If there is an allergy causing irritation on your neck or chin, it’s most likely due to the mounting hardware, rather than the wood. Chin rest brackets are normally nickel-plated and some people are allergic to this, especially as the plating starts to corrode and wear off. If you have this problem, hypoallergenic titanium hardware is available (at a fairly high cost) and Wittner makes chin rests of a hypoallergenic plastic material with the mounting brackets made of the same material. There are also a couple of leather coverings available, too, like those from Willy Wolf and Stradpet.

Getting the Right Fit

Once you know the sort of chin rest you need, take your violin to a well-stocked violin shop that has a selection of chin rests, and discuss your needs and any problems you are experiencing. Let the store staff make suggestions and let them show you how to change the rests. Then, simply try the out the different models to see what feels right.
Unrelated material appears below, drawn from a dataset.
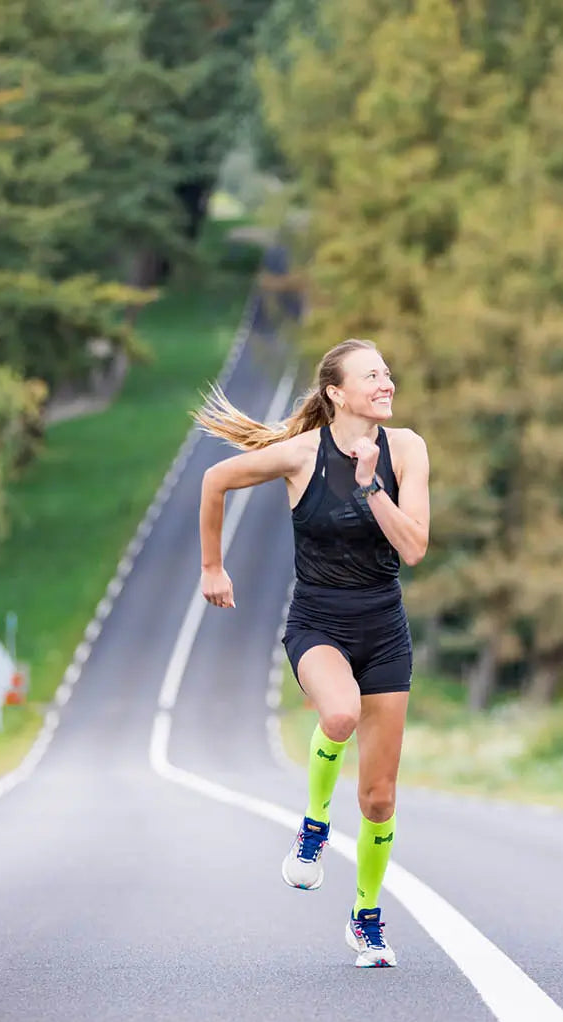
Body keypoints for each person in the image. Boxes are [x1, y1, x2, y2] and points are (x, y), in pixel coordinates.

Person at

Ask yourself, “Which one feels the most comfortable and allows me to play with the most ease?” You may want to take a violinist friend along to “spot” you. How do you look and what your position is with each one? Spend some time and actually play using the ones that feel the best. Give it some thought and compare it to what you’re using now. Ask yourself, does the rest rub against my jawbone or my throat? Can I support the violin securely without stress? Do I have to raise my shoulder or tilt my neck? The right chin rest should feel natural and comfortable and allow you to play for extended periods without strain.

Of course, not everyone lives within driving distance of a violin shop. You can order chin rests via the Internet, but you need to be sure about what you’re ordering. Try the chin rests installed on fellow musician’s violins or ask your teacher to sample his or her collection of chin rests.

Even if you find what you think is the perfect chin rest, things change. Your anatomy or playing style might change and you may need to accept the fact that over many years of playing, you may gather a chin rest collection. If you do change chin rests, don’t throw the old one out. You may use it again and if you aren’t a teacher now, you may become one, and at least you will have samples for your students to try.